> _Document extract_

┄┄┄┄┄┄

Transferring Conserver Logs to Elasticsearch

If your organization manages Linux, AIX, HP-UX or Solaris servers in-house, chances are your system administrators at least occasionally need low-level access to those devices. Typically, administrators use some kind of serial console—for example, traditional serial port, Serial-over-LAN or Intelligent Platform Management Interface (IPMI). Managing and auditing console access is not trivial, so many organizations rely on the Conserver application to create session logs when accessing these servers via the serial console. These logs can be useful for various reasons—for example, maintenance or troubleshooting (to review why something crashed), security (to find out who did what—connecting user names to actual users) or compliance (to provide detailed session logs).

This article covers the following:

  • How to parse and process serial console logs using syslog-ng Open Source Edition (Balabit).

  • How to send the logs to Elasticsearch (Elastic), so you get a complete, searchable audit trail of the console access.

  • How to integrate the console logs into a real-time monitoring system using Riemann.

Conserver

Conserver is a wonderful piece of software that lets you manage your infrastructure's serial consoles, whether they be old-style hardware serial ports or state-of-the-art Serial-over-LAN (SOL) baseboards. Its distributed design permits a decentralized user experience using a secure, TLS-encrypted protocol. The straightforward workflow consists of the user connecting to any conserver master node, which then forwards the traffic to the node that manages the console you want to access. As all masters share the same configuration file, it is very straightforward to redistribute consoles among servers automatically (provided they are virtual SOL devices, like IPMI) using configuration management (for example, using the Puppet module we developed at CC-IN2P3).

So where is the catch? As far as we are concerned at the Computing Centre of the National Institute of Nuclear Physics and Particle Physics (CC-IN2P3), the logging mechanism could be greatly improved, because conserver's design is quite ancient now. For example, it does not support logging to syslog. From a user perspective, logging is awesome, as you can use a keystroke to access the logs of the console, and the console logs contain the complete session. From an architecture perspective though, things are not so great, as every conserver master stores the logs of the consoles it manages locally in a file.

syslog-ng

This is where syslog-ng Open Source Edition comes into play. The idea is to transport the logfiles of the conserver masters to our favorite event store back ends, which are Riemann and Elasticsearch. They provide powerful real-time stream processing and long-term indexed storage capabilities, respectively. In addition, with syslog-ng, you simply can send the logs to Riemann and Elasticsearch directly; there is no need for any additional agents (like Logstash). To see how this system works before going into configuration details, watch this video.

┄┄┄┄┄┄

> _Source material_
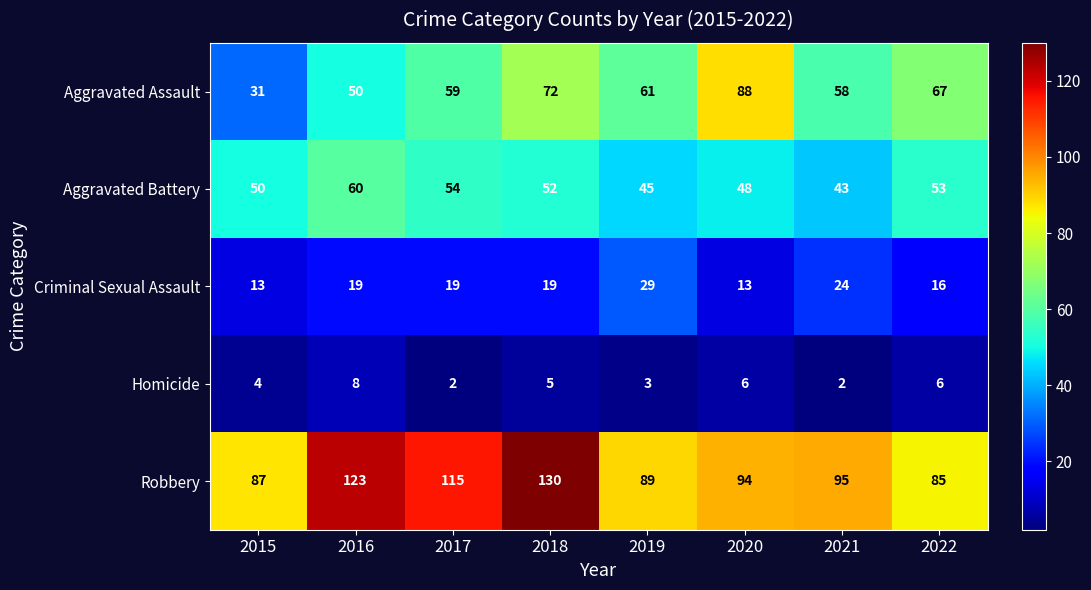

Which series has the widest spread of values?

Aggravated Assault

┄┄┄┄┄┄

> _Work order_
Reproduce everything in the Conserver logs article above, from "If your organization" down to "detailed session logs).", word for word.

> _Result_
If your organization manages Linux, AIX, HP-UX or Solaris servers in-house, chances are your system administrators at least occasionally need low-level access to those devices. Typically, administrators use some kind of serial console—for example, traditional serial port, Serial-over-LAN or Intelligent Platform Management Interface (IPMI). Managing and auditing console access is not trivial, so many organizations rely on the Conserver application to create session logs when accessing these servers via the serial console. These logs can be useful for various reasons—for example, maintenance or troubleshooting (to review why something crashed), security (to find out who did what—connecting user names to actual users) or compliance (to provide detailed session logs).